As with the aforementioned IdPs, AWS EKS can act as an IdP itself. This is not meant to authenticate a human user, but more for streamlining the use of AWS IAM roles on the workloads that are running inside the EKS cluster. Here’s how it works:

  1. Your app is running inside a Kubernetes pod. It needs to access an S3 bucket via an AWS IAM role.
  2. The Kubernetes pod is first attached to a Kubernetes service account.
  3. This service account specifies the AWS IAM role that it is tied to, via a specific annotation.
  4. As the pod starts inside the cluster, the cluster detects the annotation on the service account. The cluster then implicitly “authenticates” this service account, issuing a token that is stored with the pod.
  5. The pod locates the token via an environment variable, AWS_WEB_IDENTITY_TOKEN_FILE, and uses this token to call AWS STS to assume it’s service account role. Upon authorisation, AWS STS issues a temporary AWS credentials to the pod.
  6. The pod, which now has the AWS credentials, gains access to the S3 bucket that it needs.

The authorisation is handled using AWS IAM role’s trust relationship, which specifies it in this manner:

{
  "Version": "2012-10-17",
  "Statement": [
    {
      "Effect": "Allow",
      "Principal": {
        "Federated": "arn:aws:iam::<ACCOUNT_ID>:oidc-provider/<OIDC_PROVIDER>"
      },
      "Action": "sts:AssumeRoleWithWebIdentity",
      "Condition": {
        "StringEquals": {
          "<OIDC_PROVIDER>:sub": "system:serviceaccount:<SERVICE_ACCOUNT_NAMESPACE>:<SERVICE_ACCOUNT_NAME>"
        }
      }
    }
  ]
}

The principal is a federated identity, i.e. via an OIDC provider. The subject, or the user, who is allowed to assume the role, is the service account that is annotated. Hence is why this is named IAM role for service account (IRSA).

Authenticate to the cluster using OIDC IdP

As opposed to the first OIDC feature that AWS EKS offers, this one is specifically to authenticate a human user.

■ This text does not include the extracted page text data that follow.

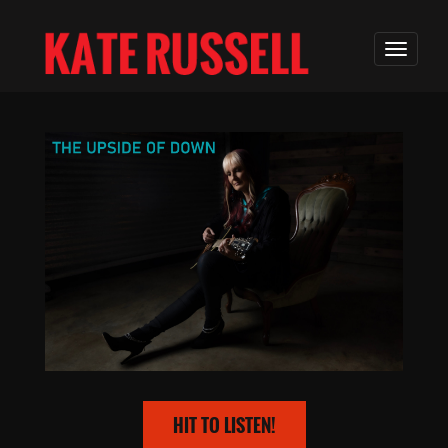
HIT TO LISTEN!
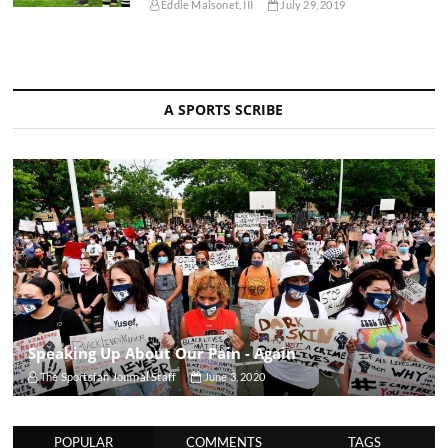
Eddie Maisonet, III
July 29, 2019
A SPORTS SCRIBE
Speaking Up About Our Pain - Again
The Sportsfan Journal Staff
June 3, 2020
POPULAR
COMMENTS
TAGS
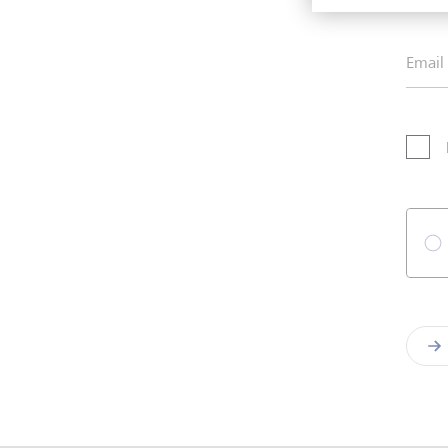
Email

Most users would interact with Kubernetes api-server via kubectl. With this feature, you can authenticate with your external IdP, and upon successful authentication with authorisation, kubectl returns you the response.

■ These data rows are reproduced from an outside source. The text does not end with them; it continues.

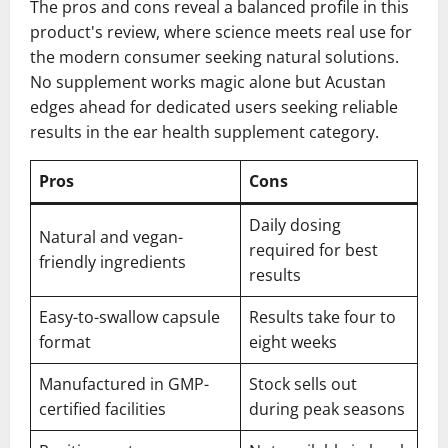
The pros and cons reveal a balanced profile in this
product's review, where science meets real use for
the modern consumer seeking natural solutions.
No supplement works magic alone but Acustan
edges ahead for dedicated users seeking reliable
results in the ear health supplement category.
Pros
Cons
Daily dosing
Natural and vegan-
required for best
friendly ingredients
results
Easy-to-swallow capsule
Results take four to
format
eight weeks
Manufactured in GMP-
Stock sells out
certified facilities
during peak seasons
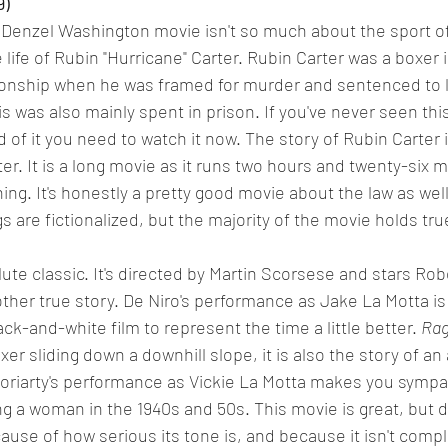
9)
 Denzel Washington movie isn't so much about the sport of
 life of Rubin "Hurricane" Carter. Rubin Carter was a boxer in
nship when he was framed for murder and sentenced to life
this was also mainly spent in prison. If you've never seen thi
 of it you need to watch it now. The story of Rubin Carter i
er. It is a long movie as it runs two hours and twenty-six m
ing. It's honestly a pretty good movie about the law as well
 are fictionalized, but the majority of the movie holds tru
lute classic. It's directed by Martin Scorsese and stars Rob
other true story. De Niro's performance as Jake La Motta is 
lack-and-white film to represent the time a little better. 
Rag
oxer sliding down a downhill slope, it is also the story of an
riarty's performance as Vickie La Motta makes you sympat
ng a woman in the 1940s and 50s. This movie is great, but d
cause of how serious its tone is, and because it isn't compl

In a nutshell, this is how it works:

  1. You invoke kubectl to retrieve information from your cluster.
  2. Your client is redirected to the configured OIDC IdP (Google, GitHub, etc.).
  3. You log in, and your client receives an OIDC token upon successful authentication.
  4. Your client is redirected back to the cluster’s api-server, carrying the token.
  5. The cluster verifies the token, checks the authorisation, and returns you the response.